# [Reading text]
* start *

The discovery has been heralded in an international journal as having "profound" implications and opening a new chapter in the history of the Milky Way.


Orphan planets have been the subject of science fiction, appearing in Star Wars and Doctor Who, but although theorists have speculated on their existence, this is the first time their existence has been demonstrated.

The findings, published today in the international scientific journal Nature, were made using software developed by Massey University computer scientist and astrophysicist Ian Bond.

He led the team that discovered 10 giant free-floating gas planets believed not to be orbiting stars. "They're giant planets in our galaxy, around the size of Jupiter and somewhere between us and those distant background stars."

The planets are believed to be about two-thirds of the way to the centre of the galaxy, which is about 25,000 light years away.

"It's a big deal. It's like finding a needle in a haystack – the sense of discovery is hugely exciting," Dr Bond said.

The discovery raised the possibility that smaller, Earth-sized free-floating planets are yet to be detected and that such planets could support life.

If the planets could be viewed by the naked eye, Dr Bond said they would be pitch black, as they emitted no light.

The discovery has won plaudits from the international scientific community. Joachim Wambsganss, of Heidelberg University's Astronomy Research Institute, said the implications were profound and more research was needed.

* end *

# [Data extract]
* start *

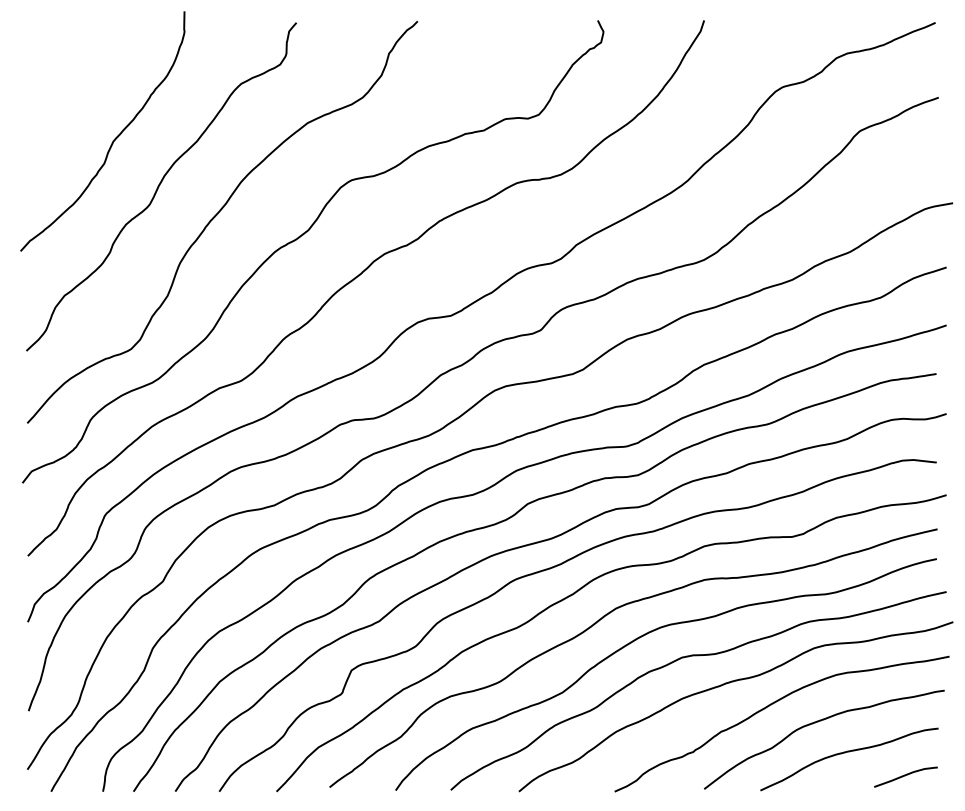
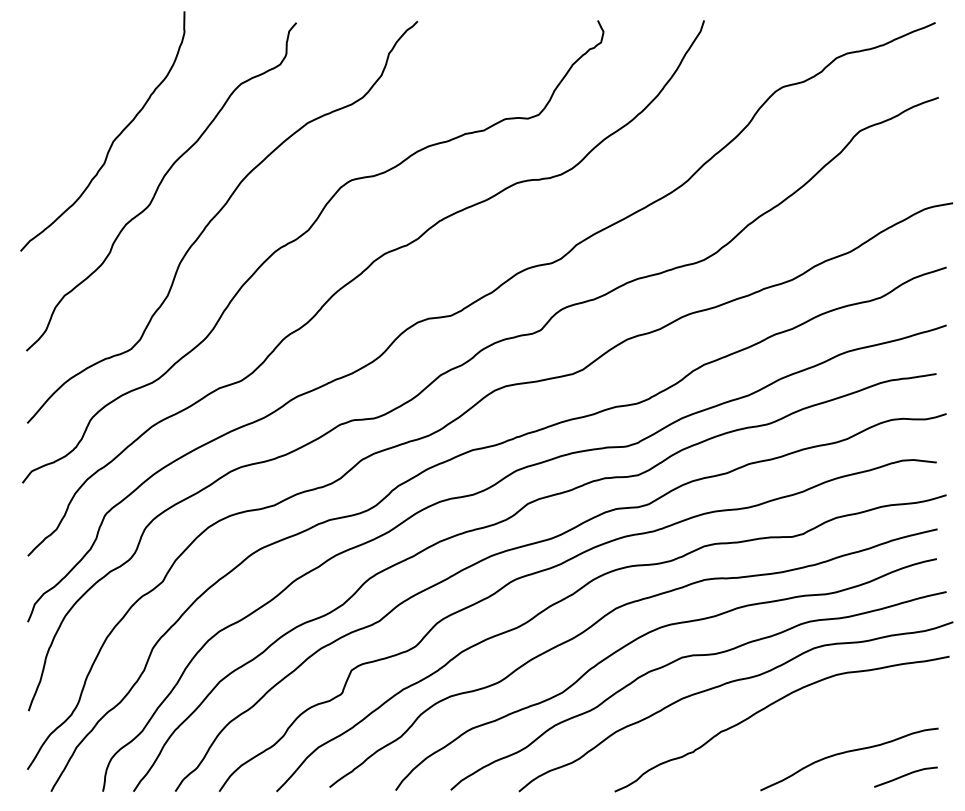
curve at (818, 722): present -> none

* end *

# [Tasks]
• A. According to the orphan planets article, in which journal were the findings published?
• B. Copy the orphan planets article word for word from "The discovery raised" to "research was needed.".
You won't need the listing for any of this.

# [Answers by task]
• A. They were published in the international scientific journal Nature.

• B.
The discovery raised the possibility that smaller, Earth-sized free-floating planets are yet to be detected and that such planets could support life.

If the planets could be viewed by the naked eye, Dr Bond said they would be pitch black, as they emitted no light.

The discovery has won plaudits from the international scientific community. Joachim Wambsganss, of Heidelberg University's Astronomy Research Institute, said the implications were profound and more research was needed.